A maze of players determine insurance coverage of medical procedures
America’s health care system is a bit of a mess.
For-profit providers, insurance companies, pharmacy benefit managers, and others all play a role in the cost of care - and even in deciding what care is offered.
A new ProPublica story addresses the issue of prior authorization.
That’s the process by which an insurance company determines whether or not it will pay for the care or treatment recommended by a doctor.
Insurance companies say prior authorization is necessary to prevent expensive and unproven procedures.
Physicians say it can be a nightmare to navigate and prevent patients from getting the care they need.
Who decides what procedures are covered?
ProPublica:
Instead, they often outsource medical reviews to a largely hidden industry that makes money by turning down doctors’ requests for payments, known as prior authorizations. Call it the denials for dollars business.
The biggest player is a company called EviCore by Evernorth, which is hired by major American insurance companies and provides coverage to 100 million consumers — about 1 in 3 insured people. It is owned by the insurance giant Cigna.
When coverage is denied, patients could opt to pay for treatment themselves. This, though, is often prohibitively expensive.
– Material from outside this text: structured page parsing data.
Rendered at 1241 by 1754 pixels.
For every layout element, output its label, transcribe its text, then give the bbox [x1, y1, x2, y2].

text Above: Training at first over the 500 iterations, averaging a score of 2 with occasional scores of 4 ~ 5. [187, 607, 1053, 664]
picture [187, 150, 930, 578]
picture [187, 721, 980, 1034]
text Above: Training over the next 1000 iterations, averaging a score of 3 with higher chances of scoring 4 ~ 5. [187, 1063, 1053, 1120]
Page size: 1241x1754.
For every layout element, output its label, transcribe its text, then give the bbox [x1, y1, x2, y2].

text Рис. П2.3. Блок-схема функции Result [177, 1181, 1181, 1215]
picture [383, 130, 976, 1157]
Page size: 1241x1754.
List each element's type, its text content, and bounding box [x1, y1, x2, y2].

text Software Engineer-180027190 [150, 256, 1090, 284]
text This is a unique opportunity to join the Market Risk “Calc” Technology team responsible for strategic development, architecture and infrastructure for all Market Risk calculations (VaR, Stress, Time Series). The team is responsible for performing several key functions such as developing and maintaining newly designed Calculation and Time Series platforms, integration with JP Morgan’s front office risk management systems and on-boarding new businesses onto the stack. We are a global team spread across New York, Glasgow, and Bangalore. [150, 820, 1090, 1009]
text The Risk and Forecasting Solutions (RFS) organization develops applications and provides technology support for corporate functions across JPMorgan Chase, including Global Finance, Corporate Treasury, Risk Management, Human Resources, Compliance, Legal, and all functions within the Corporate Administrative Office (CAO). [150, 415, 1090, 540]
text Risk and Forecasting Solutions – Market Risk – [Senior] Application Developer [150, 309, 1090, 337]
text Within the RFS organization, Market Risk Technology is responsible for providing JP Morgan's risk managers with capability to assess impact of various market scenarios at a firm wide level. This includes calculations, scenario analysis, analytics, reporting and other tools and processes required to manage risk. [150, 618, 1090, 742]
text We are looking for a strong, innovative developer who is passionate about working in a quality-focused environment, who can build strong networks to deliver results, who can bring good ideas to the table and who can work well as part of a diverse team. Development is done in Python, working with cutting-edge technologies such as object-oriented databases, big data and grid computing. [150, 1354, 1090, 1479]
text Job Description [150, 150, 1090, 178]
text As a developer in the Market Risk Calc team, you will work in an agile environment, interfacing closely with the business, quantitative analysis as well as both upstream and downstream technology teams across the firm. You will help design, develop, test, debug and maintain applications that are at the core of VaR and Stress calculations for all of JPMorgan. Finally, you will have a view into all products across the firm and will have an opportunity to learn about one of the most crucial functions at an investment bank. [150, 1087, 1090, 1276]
Alternatively, doctors can try again. Or recommend a new (often cheaper) course of action. Even if that course of action will not likely benefit the patient.
Patient advocates and doctors say companies like EviCore lead to a lower quality of care and delays in patients receiving necessary or helpful treatment.
A company removed from the insurance company which itself is removed from the doctor-patient relationship makes a decision on who gets what treatment paid for based on a computer model.
That’s the system we have.
Add that to a system that also often leads to crippling medical debt, and it’s a wonder there isn’t more and louder clamoring for Medicare for All.